__YOUR GOAL__
Print exactly the lines from the one containing "zapobiegnie rozerwaniu stopki" through the last line of the listing, both included.
---- DATA
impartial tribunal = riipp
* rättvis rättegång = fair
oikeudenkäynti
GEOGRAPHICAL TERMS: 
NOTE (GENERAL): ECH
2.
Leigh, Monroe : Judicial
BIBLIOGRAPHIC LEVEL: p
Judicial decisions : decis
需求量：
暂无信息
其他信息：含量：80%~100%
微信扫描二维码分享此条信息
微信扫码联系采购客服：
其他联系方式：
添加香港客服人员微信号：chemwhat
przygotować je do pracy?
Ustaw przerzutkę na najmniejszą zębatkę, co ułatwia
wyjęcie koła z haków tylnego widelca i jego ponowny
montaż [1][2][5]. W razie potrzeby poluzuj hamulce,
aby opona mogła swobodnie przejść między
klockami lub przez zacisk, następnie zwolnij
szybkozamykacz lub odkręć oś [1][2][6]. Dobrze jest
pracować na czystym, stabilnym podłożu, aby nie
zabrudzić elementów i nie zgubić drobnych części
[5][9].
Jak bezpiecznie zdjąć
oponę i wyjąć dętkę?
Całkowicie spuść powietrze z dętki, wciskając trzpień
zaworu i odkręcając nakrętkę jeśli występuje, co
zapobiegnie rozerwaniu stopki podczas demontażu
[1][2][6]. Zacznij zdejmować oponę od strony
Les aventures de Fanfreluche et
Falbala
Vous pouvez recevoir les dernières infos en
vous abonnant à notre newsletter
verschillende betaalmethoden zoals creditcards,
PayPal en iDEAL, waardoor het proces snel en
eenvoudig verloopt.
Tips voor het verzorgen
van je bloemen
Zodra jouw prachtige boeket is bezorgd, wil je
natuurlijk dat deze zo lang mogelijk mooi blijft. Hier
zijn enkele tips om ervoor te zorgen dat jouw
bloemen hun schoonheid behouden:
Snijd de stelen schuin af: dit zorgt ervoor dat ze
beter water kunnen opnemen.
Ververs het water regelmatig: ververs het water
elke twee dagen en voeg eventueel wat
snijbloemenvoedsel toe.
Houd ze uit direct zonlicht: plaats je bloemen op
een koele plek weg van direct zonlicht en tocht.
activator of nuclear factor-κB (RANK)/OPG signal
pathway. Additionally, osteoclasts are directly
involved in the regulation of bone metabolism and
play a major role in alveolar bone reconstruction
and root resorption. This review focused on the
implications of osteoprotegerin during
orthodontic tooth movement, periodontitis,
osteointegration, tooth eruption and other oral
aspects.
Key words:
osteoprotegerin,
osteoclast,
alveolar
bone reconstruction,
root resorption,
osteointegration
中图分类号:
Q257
--------
__OUTPUT FOR THIS TASK__
zapobiegnie rozerwaniu stopki podczas demontażu
[1][2][6]. Zacznij zdejmować oponę od strony
Les aventures de Fanfreluche et
Falbala
Vous pouvez recevoir les dernières infos en
vous abonnant à notre newsletter
verschillende betaalmethoden zoals creditcards,
PayPal en iDEAL, waardoor het proces snel en
eenvoudig verloopt.
Tips voor het verzorgen
van je bloemen
Zodra jouw prachtige boeket is bezorgd, wil je
natuurlijk dat deze zo lang mogelijk mooi blijft. Hier
zijn enkele tips om ervoor te zorgen dat jouw
bloemen hun schoonheid behouden:
Snijd de stelen schuin af: dit zorgt ervoor dat ze
beter water kunnen opnemen.
Ververs het water regelmatig: ververs het water
elke twee dagen en voeg eventueel wat
snijbloemenvoedsel toe.
Houd ze uit direct zonlicht: plaats je bloemen op
een koele plek weg van direct zonlicht en tocht.
activator of nuclear factor-κB (RANK)/OPG signal
pathway. Additionally, osteoclasts are directly
involved in the regulation of bone metabolism and
play a major role in alveolar bone reconstruction
and root resorption. This review focused on the
implications of osteoprotegerin during
orthodontic tooth movement, periodontitis,
osteointegration, tooth eruption and other oral
aspects.
Key words:
osteoprotegerin,
osteoclast,
alveolar
bone reconstruction,
root resorption,
osteointegration
中图分类号:
Q257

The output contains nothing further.